Antiplastic advocates applauded Thursday’s announcement.
“The U.S. Environmental Protection Agency has taken an important first step to regulate microplastics in drinking water,” said Judith Enck, the agency’s former regional director and founder of Beyond Plastics, an anti-waste environmental group based in Bennington, Vt.
He called on regulators to “act quickly” to not only regulate plastic in drinking water but to prevent it from entering drinking water in the first place. So did Kimberly Wise White, vice president of regulatory and scientific affairs for the American Chemistry Council, a chemical industry trade group.
“We support science-driven monitoring of microplastics in drinking water and research to better understand potential impacts,” White said in a statement.
But others greeted the news with caution.
“We welcome any steps that take microplastics and emerging pollutants seriously,” said Kelly Shannon McNeill, executive director of the nonprofit environmental group Los Angeles Waterkeeper. “Americans deserve to know what’s in their tap water, but announcements are not regulations and regulations are not enforcement, and this administration has a track record that gives us serious pause.”
Along with other recent EPA actions, including steps to weaken protections against PFAS, or “forever,” chemicals and glyphosate, this latest step by the Trump administration is “really disingenuous,” he said.
In 2022, California became the first government in the world to require drinking water to be tested for microplastics. The state has not yet started reporting its results.
“I think it’s a positive thing to see the federal government follow California’s lead in launching programs to investigate the extent to which these microplastics are forming in our drinking water supplies across the country,” said David Andrews, chief scientific officer of the Environmental Working Group. He also noted that the Trump administration has moved to cut funding for water infrastructure and is “going backwards” on many areas of environmental regulations.
The State Water Resources Control Board was expected to submit a report in 2025, but it has not yet been released.
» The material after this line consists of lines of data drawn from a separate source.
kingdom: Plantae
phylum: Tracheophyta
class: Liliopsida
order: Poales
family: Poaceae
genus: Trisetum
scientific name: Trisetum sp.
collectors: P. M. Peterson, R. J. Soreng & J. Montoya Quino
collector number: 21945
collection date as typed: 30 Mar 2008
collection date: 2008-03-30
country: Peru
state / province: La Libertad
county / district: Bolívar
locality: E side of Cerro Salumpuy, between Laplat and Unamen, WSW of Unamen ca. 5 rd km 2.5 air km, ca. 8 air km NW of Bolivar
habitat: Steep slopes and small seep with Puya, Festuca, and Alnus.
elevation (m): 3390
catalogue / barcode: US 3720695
Micro and nanoplastics were found everywhere scientists looked. They have been found in human organs and tissues such as the brain, liver, placenta and testicles. It has also been detected in blood, breast milk, and even meconium, a baby’s first stool. In addition, they are widespread throughout the environment, including in Alpine snow, deep-sea sediments, and drinking water.
On Tuesday, a coalition of Kennedy-affiliated MAHA groups sent a letter to Zeldin demanding the Trump administration stop permitting new plastic manufacturing facilities and step up monitoring of microplastics in drinking water.
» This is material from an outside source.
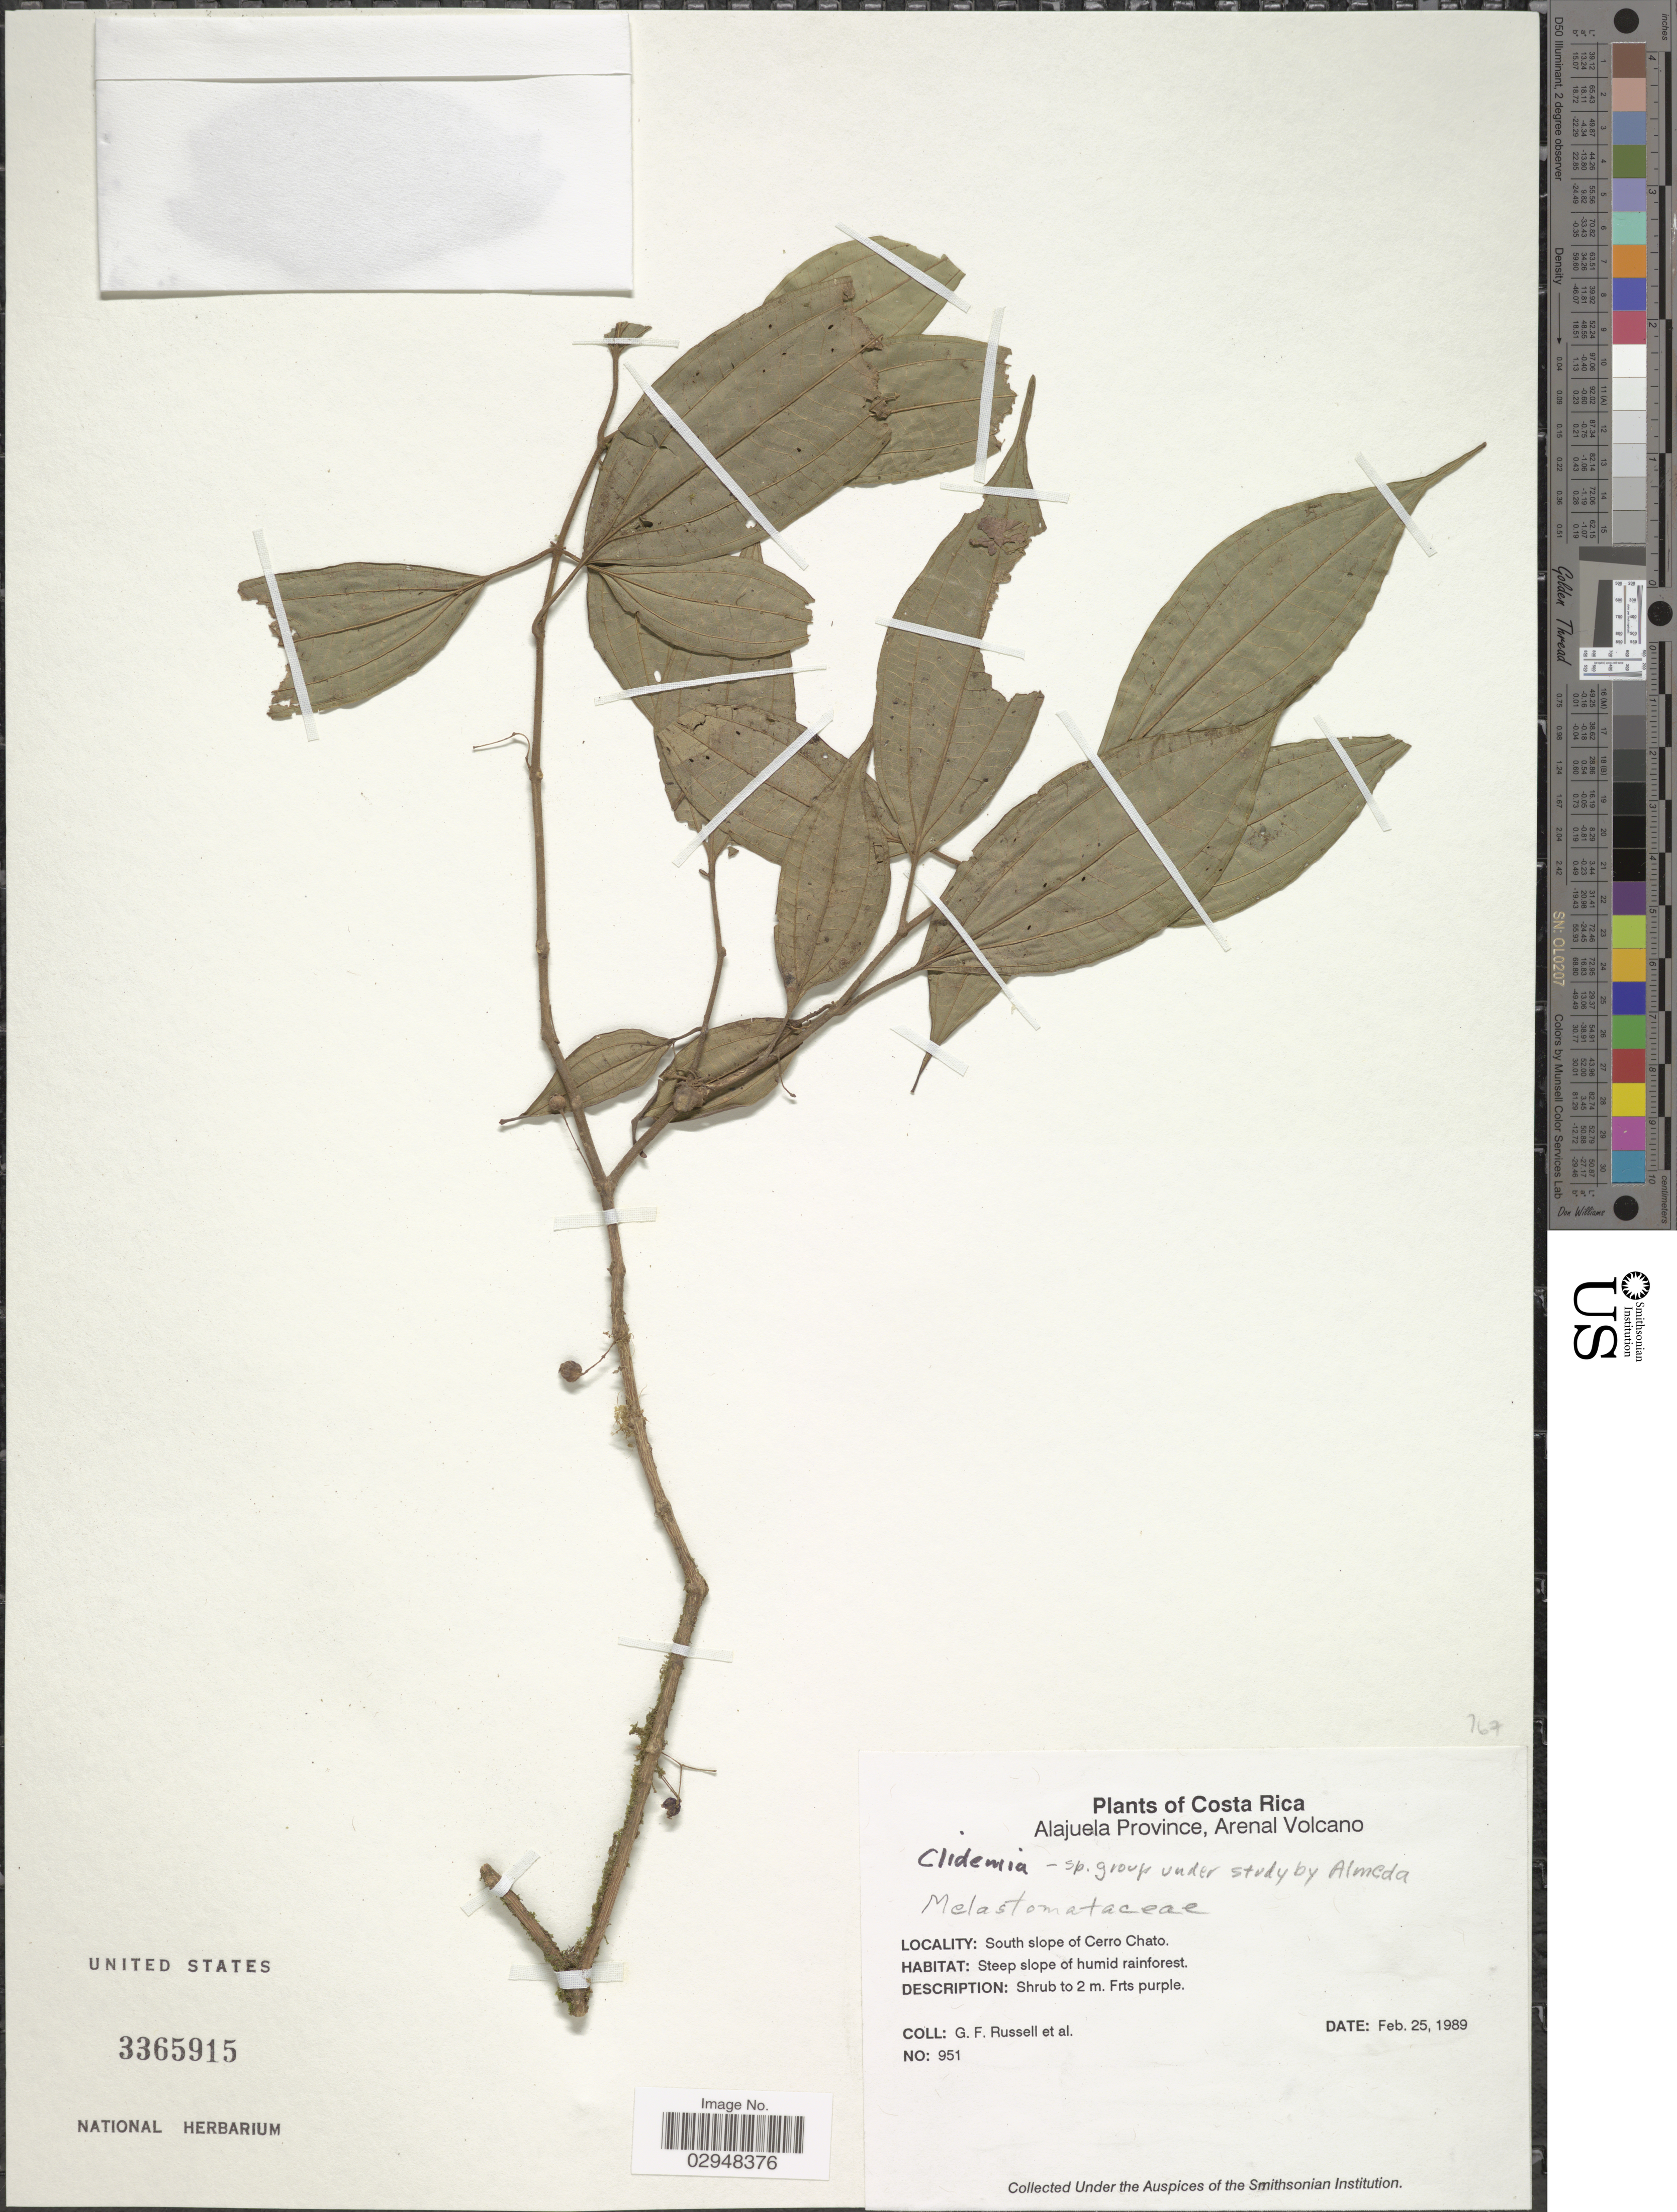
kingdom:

Zeldin in December He told MAHA groups He would also include plastics-related measures on the agency’s agenda, following calls from many prominent MAHA groups for him to be fired. They said he was too close to chemical companies.
Shannon McNeill of the Los Angeles Water Watch also worries that if the source of these contaminants is not addressed, “all you’re doing is shifting that cost to local water utilities and wastewater treatment plants, which will ultimately result in our water bills going up.”
Meanwhile, plastic manufacturers will continue to make money by selling more plastic.
“If they follow through on this it would be a great first step, but we have to stop plastic pollution upstream,” he said.